Problem requirements:
Counting every line in the records below that holds "Schiedsrichter", give the total and add nothing.

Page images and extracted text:
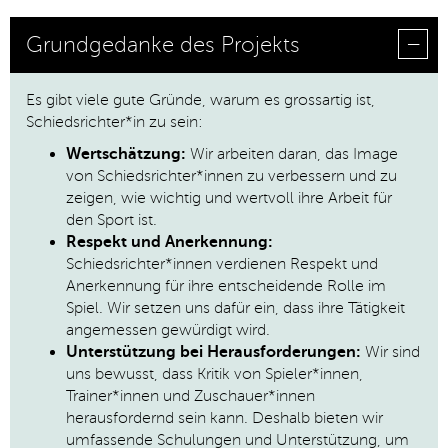
Grundgedanke des Projekts
Es gibt viele gute Gründe, warum es grossartig ist,
Schiedsrichter*in zu sein:
Wertschätzung:
Wir arbeiten daran, das Image
von Schiedsrichter*innen zu verbessern und zu
zeigen, wie wichtig und wertvoll ihre Arbeit für
den Sport ist.
Respekt und Anerkennung:
Schiedsrichter*innen verdienen Respekt und
Anerkennung für ihre entscheidende Rolle im
Spiel. Wir setzen uns dafür ein, dass ihre Tätigkeit
angemessen gewürdigt wird.
Unterstützung bei Herausforderungen:
Wir sind
uns bewusst, dass Kritik von Spieler*innen,
Trainer*innen und Zuschauer*innen
herausfordernd sein kann. Deshalb bieten wir
umfassende Schulungen und Unterstützung, um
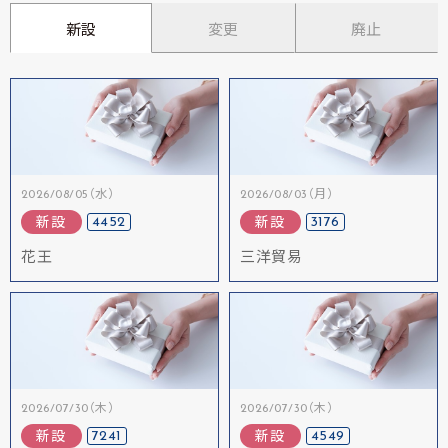
新設
変更
廃止
2026/08/05（水）
2026/08/03（月）
4452
3176
新設
新設
花王
三洋貿易
2026/07/30（木）
2026/07/30（木）
7241
4549
新設
新設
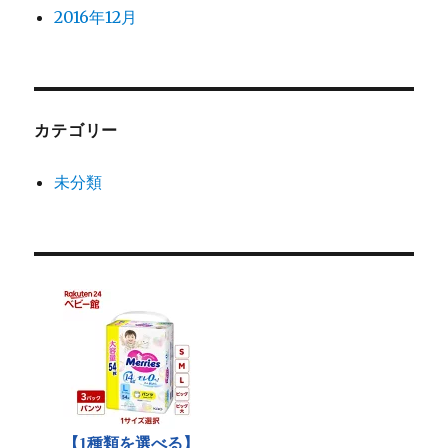
2016年12月
カテゴリー
未分類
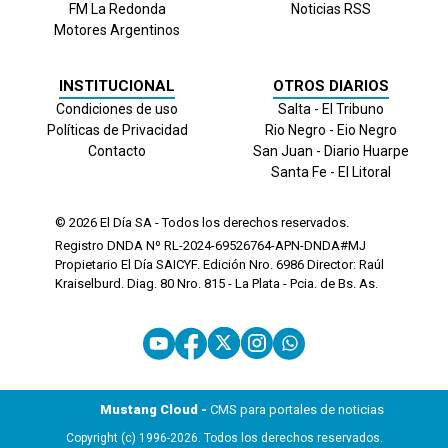
FM La Redonda
Noticias RSS
Motores Argentinos
INSTITUCIONAL
OTROS DIARIOS
Condiciones de uso
Salta - El Tribuno
Políticas de Privacidad
Rio Negro - Eio Negro
Contacto
San Juan - Diario Huarpe
Santa Fe - El Litoral
© 2026
El Día
SA - Todos los derechos reservados.
Registro DNDA Nº RL-2024-69526764-APN-DNDA#MJ
Propietario El Día SAICYF. Edición Nro.
6986
Director: Raúl
Kraiselburd. Diag. 80 Nro. 815 - La Plata - Pcia. de Bs. As.
Mustang Cloud -
CMS para portales de noticias
Copyright (c) 1996-2026. Todos los derechos reservados.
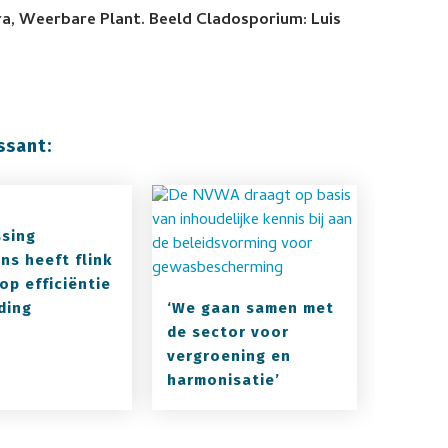
tra, Weerbare Plant. Beeld Cladosporium: Luis
ssant:
sing
ns heeft flink
op efficiëntie
ding
‘We gaan samen met
de sector voor
vergroening en
harmonisatie’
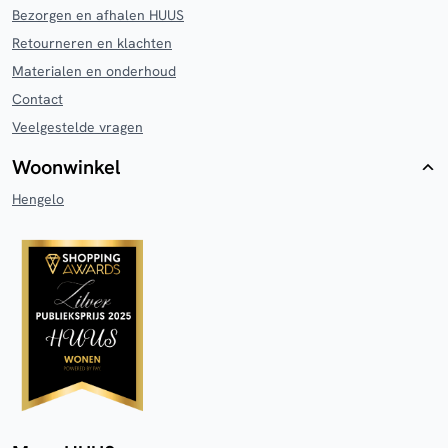
Bezorgen en afhalen HUUS
Retourneren en klachten
Materialen en onderhoud
Contact
Veelgestelde vragen
Woonwinkel
Hengelo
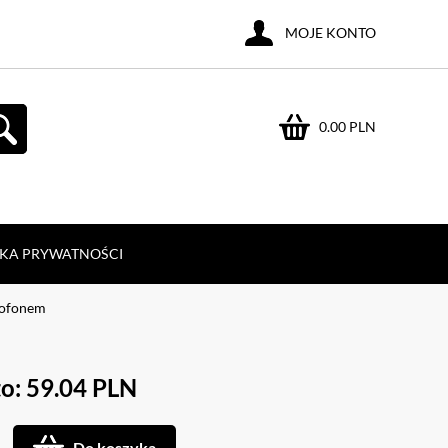
MOJE KONTO
0.00 PLN
YKA PRYWATNOŚCI
rofonem
o: 59.04 PLN
Do koszyka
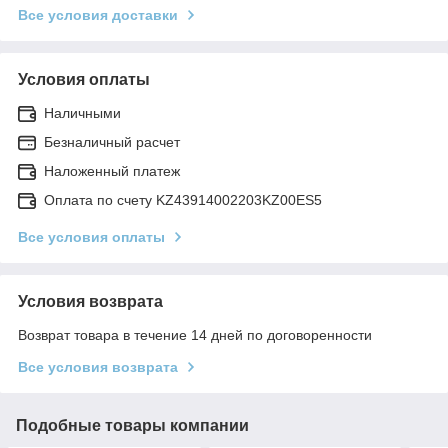
Все условия доставки
Условия оплаты
Наличными
Безналичный расчет
Наложенный платеж
Оплата по счету KZ43914002203KZ00ES5
Все условия оплаты
Условия возврата
Возврат товара в течение 14 дней по договоренности
Все условия возврата
Подобные товары компании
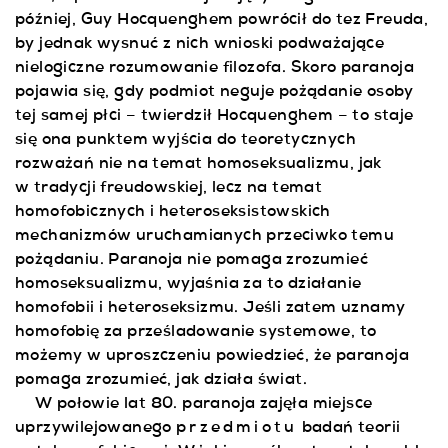
później, Guy Hocquenghem powrócił do tez Freuda,
by jednak wysnuć z nich wnioski podważające
nielogiczne rozumowanie filozofa. Skoro paranoja
pojawia się, gdy podmiot neguje pożądanie osoby
tej samej płci – twierdził Hocquenghem – to staje
się ona punktem wyjścia do teoretycznych
rozważań nie na temat homoseksualizmu, jak
w tradycji freudowskiej, lecz na temat
homofobicznych i heteroseksistowskich
mechanizmów uruchamianych przeciwko temu
pożądaniu. Paranoja nie pomaga zrozumieć
homoseksualizmu, wyjaśnia za to działanie
homofobii i heteroseksizmu. Jeśli zatem uznamy
homofobię za prześladowanie systemowe, to
możemy w uproszczeniu powiedzieć, że paranoja
pomaga zrozumieć, jak działa świat.
W połowie lat 80. paranoja zajęła miejsce
uprzywilejowanego
przedmiotu
badań teorii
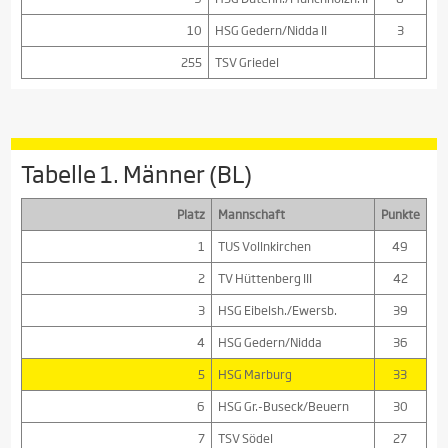
10
HSG Gedern/Nidda II
3
255
TSV Griedel
Tabelle 1. Männer (BL)
Platz
Mannschaft
Punkte
1
TUS Vollnkirchen
49
2
TV Hüttenberg III
42
3
HSG Eibelsh./Ewersb.
39
4
HSG Gedern/Nidda
36
5
HSG Marburg
33
6
HSG Gr.-Buseck/Beuern
30
7
TSV Södel
27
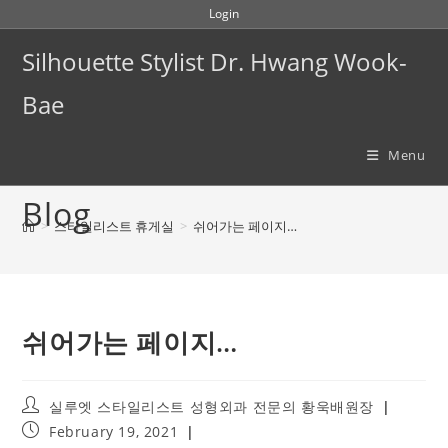
Skip
Login
to
Silhouette Stylist Dr. Hwang Wook-
content
Bae
Menu
Blog
>
스타일리스트 휴게실
>
쉬어가는 페이지…
쉬어가는 페이지…
Post
실루엣 스타일리스트 성형외과 전문의 황욱배원장
author:
Post
February 19, 2021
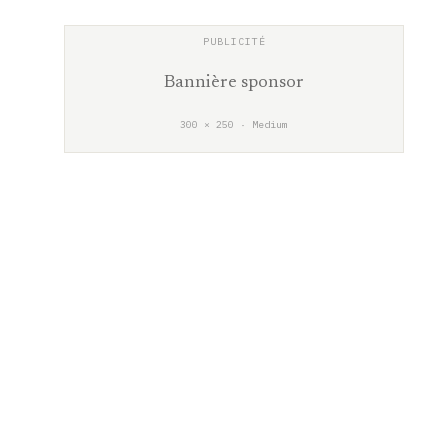
Bannière sponsor
300 × 250 · Medium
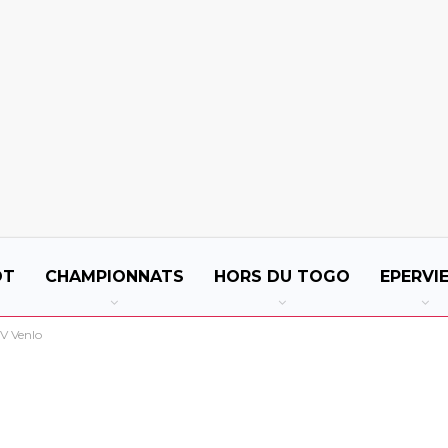
OT
CHAMPIONNATS
HORS DU TOGO
EPERVI
VV Venlo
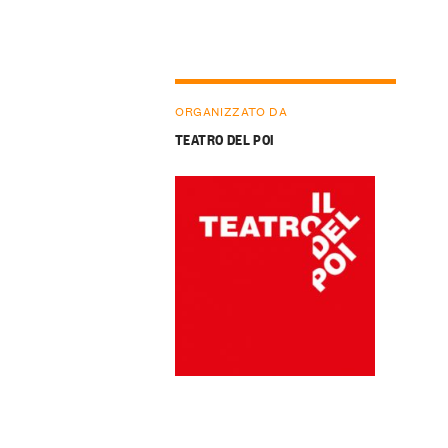
ORGANIZZATO DA
TEATRO DEL POI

Reply:
3